(Saved data entries)
*** Block opens ***
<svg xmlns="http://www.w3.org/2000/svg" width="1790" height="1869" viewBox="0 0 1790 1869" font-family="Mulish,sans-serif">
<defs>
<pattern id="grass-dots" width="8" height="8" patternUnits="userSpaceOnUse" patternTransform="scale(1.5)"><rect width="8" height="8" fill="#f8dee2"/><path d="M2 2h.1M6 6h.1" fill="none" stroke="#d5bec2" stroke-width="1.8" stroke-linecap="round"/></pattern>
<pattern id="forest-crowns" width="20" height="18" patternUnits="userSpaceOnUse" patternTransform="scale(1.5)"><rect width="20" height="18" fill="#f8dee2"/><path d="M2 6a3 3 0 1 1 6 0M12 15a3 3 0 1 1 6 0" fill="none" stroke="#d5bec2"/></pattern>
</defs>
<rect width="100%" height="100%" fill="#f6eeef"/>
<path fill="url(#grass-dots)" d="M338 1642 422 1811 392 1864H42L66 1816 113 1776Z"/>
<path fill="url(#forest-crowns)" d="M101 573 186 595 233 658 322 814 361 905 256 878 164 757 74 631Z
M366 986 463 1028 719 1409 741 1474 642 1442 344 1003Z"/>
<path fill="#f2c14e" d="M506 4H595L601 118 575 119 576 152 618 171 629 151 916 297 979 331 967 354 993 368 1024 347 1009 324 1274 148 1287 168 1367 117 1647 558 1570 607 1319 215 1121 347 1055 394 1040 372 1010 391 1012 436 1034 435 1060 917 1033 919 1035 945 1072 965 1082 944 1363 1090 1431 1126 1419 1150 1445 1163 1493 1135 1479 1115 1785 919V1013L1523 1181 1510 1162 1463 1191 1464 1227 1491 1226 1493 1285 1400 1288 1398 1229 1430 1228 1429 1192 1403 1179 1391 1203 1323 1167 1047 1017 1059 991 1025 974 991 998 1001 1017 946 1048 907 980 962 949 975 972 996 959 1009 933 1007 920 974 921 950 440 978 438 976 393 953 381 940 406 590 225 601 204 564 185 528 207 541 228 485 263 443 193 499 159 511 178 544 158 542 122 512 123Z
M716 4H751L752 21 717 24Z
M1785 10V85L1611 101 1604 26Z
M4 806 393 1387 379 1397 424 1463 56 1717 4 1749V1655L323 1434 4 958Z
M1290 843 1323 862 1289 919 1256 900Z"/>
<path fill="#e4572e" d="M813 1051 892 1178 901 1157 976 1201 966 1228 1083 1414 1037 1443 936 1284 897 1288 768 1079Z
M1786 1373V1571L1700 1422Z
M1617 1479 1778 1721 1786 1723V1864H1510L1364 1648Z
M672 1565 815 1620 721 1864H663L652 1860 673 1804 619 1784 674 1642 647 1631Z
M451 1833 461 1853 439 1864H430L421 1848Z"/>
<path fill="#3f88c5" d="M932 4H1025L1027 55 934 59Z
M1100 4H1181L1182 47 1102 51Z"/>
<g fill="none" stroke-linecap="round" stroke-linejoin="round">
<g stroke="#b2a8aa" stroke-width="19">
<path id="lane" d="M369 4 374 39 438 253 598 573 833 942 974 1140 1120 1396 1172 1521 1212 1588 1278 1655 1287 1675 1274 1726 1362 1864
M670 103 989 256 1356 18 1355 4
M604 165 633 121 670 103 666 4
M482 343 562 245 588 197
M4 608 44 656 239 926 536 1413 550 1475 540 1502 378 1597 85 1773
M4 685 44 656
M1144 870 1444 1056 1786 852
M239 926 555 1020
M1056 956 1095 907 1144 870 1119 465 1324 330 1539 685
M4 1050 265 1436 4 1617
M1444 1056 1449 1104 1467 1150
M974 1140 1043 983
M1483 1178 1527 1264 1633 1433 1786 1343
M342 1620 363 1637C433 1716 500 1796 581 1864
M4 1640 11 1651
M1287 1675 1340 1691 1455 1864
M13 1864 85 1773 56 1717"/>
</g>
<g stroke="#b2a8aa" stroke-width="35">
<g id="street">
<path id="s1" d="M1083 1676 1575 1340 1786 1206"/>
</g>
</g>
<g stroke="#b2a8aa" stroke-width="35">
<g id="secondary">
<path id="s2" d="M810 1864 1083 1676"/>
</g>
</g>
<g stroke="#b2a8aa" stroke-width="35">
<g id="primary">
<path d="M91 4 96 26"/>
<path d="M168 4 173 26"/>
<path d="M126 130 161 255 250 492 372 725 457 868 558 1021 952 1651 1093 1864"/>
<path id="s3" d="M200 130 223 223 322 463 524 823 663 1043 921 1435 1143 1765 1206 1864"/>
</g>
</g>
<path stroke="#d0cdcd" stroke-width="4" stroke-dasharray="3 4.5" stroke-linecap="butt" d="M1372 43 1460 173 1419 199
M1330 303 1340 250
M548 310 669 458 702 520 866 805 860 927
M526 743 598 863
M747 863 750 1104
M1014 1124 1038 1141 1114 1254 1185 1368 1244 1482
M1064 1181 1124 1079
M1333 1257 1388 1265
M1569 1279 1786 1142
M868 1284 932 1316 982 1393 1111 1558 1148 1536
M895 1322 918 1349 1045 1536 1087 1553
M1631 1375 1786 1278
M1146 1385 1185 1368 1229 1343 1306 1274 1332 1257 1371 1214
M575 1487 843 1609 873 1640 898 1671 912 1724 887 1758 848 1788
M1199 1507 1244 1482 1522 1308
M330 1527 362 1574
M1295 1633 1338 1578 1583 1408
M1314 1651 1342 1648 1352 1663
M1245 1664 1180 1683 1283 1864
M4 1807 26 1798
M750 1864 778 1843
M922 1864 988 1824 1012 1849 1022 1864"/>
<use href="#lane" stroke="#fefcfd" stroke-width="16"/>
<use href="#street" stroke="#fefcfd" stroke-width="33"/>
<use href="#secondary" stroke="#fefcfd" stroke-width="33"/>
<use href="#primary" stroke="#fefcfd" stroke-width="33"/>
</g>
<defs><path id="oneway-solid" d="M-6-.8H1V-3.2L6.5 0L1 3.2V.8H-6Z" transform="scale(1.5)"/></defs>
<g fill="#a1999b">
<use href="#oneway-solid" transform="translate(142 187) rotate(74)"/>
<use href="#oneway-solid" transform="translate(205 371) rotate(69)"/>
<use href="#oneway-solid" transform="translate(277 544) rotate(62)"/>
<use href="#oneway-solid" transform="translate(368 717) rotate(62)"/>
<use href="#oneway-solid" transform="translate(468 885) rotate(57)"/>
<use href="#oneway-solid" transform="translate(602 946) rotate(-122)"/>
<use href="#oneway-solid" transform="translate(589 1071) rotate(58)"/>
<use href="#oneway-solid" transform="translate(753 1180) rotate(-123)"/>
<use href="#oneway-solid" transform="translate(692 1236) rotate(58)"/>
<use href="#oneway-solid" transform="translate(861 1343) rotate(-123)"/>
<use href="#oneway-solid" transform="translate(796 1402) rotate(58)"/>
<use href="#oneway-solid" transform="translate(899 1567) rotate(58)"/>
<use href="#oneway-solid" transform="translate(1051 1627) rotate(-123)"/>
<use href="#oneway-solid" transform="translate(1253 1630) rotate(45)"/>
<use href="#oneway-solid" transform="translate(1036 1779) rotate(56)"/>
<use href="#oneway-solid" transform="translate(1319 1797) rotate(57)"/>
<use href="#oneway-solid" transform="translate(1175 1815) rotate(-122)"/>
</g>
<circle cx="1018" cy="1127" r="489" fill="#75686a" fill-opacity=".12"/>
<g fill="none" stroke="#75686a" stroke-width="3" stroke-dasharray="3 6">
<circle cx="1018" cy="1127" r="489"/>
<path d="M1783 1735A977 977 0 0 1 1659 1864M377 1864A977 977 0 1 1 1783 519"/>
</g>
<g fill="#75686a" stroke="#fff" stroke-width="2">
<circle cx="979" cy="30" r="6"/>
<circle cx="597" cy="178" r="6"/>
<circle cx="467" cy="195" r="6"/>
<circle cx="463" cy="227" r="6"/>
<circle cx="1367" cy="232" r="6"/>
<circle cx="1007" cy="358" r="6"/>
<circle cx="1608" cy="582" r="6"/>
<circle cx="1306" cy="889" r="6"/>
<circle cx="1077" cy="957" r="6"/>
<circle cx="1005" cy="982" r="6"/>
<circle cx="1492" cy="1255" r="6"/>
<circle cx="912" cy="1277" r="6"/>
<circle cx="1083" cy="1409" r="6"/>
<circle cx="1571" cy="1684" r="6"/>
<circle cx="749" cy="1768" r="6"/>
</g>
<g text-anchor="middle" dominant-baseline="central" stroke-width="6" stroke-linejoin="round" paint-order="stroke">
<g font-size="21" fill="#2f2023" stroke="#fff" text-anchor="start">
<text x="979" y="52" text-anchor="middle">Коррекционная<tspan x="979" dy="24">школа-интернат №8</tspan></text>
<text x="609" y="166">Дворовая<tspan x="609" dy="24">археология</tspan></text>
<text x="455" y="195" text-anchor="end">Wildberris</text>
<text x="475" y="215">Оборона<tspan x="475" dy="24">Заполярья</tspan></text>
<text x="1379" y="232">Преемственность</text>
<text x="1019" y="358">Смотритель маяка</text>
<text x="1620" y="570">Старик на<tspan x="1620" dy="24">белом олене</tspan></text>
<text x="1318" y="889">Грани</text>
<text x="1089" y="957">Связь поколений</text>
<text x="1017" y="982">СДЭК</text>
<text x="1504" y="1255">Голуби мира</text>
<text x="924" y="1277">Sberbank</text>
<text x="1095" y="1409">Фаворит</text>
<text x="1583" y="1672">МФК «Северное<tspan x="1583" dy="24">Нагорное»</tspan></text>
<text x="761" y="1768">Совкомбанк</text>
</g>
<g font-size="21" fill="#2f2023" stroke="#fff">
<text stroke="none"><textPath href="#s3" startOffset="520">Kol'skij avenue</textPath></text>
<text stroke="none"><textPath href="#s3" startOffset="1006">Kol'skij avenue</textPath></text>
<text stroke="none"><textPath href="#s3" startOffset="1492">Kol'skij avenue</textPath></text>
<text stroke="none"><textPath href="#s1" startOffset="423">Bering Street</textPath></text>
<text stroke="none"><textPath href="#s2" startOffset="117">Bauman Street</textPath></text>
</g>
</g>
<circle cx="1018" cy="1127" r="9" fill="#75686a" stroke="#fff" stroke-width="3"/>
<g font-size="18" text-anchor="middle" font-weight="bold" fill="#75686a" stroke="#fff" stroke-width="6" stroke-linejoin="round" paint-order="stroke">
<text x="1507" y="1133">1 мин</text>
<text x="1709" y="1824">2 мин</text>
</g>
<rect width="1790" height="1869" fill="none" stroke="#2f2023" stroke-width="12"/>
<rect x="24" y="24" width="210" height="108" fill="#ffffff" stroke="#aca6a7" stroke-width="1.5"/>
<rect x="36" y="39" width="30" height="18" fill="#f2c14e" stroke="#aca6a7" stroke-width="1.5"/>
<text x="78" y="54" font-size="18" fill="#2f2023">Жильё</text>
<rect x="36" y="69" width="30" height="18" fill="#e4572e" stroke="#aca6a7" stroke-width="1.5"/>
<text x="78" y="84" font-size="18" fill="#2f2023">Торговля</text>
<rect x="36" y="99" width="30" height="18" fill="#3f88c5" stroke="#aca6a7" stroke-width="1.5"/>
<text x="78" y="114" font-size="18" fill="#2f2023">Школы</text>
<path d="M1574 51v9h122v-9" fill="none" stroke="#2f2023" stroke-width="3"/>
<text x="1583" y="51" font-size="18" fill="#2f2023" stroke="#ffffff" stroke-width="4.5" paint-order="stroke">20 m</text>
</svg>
*** Block closes ***
Show all of the lines above in which "dasharray" is present.

<path stroke="#d0cdcd" stroke-width="4" stroke-dasharray="3 4.5" stroke-linecap="butt" d="M1372 43 1460 173 1419 199
<g fill="none" stroke="#75686a" stroke-width="3" stroke-dasharray="3 6">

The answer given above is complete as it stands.